The Caritas statement recalled that religious traditions teach the faithful to welcome one another with love.

"Every day we witness the suffering of immigrant families who have lost loved ones, who died at sea, or of immigrants themselves who have experienced exploitation in their work or abuse at the hands of human traffickers and other unscrupulous individuals," it continued. "We also witness the pain of those who remain; we see children and elderly people taking on responsibilities that do not correspond to them to take care of homes, and we also see the daily sacrifice, full of love and tenderness, to take care of families from a distance."

It is alarming, say the signatories, that educated Europe, a traditional land of asylum and a rich land, has approved this directive to expel immigrants in irregular situations.

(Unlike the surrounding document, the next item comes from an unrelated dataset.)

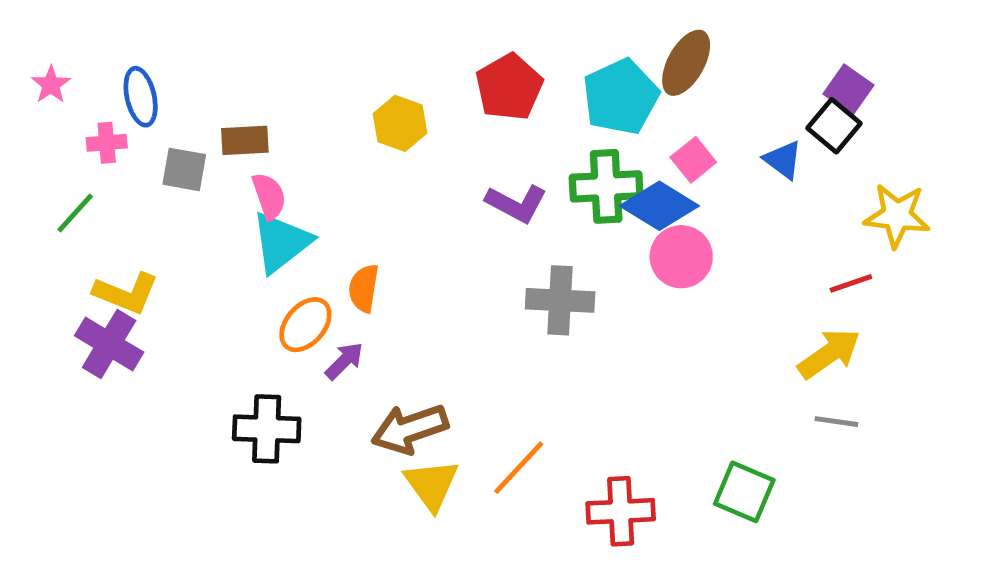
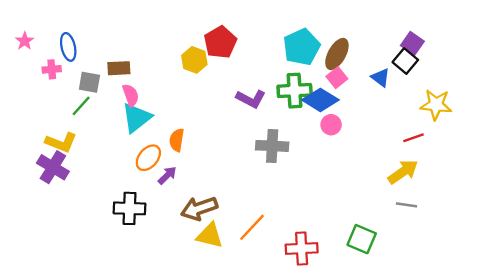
brown ellipse: (686, 63) -> (337, 54), moved
red pentagon: (509, 87) -> (220, 42), moved
green line: (75, 213) -> (81, 106), moved
pink circle: (681, 257) -> (331, 125), size x0.7
yellow triangle: (432, 485) -> (210, 236), turned -40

It is painful "to witness that representatives of countries such as France, Italy, Spain, Germany, Holland, England, etc., whose migrations in colonial times to America, Asia and Africa, represented for them not only an immense opening of horizons but also the concrete possibility of economic growth, have forgotten that recent history and now vote and approve, in an ill-timed manner, this inhuman directive," they added.

The Caritas statement appeals instead for measures from Europe to help fledgling economies in Latin America.

"As organizations and networks of a religious nature, of solidarity and charity, we call attention to the ethical dimension of the European Directive," the statement concluded, "and to the need to put into practice policies that safeguard the human dignity of all people."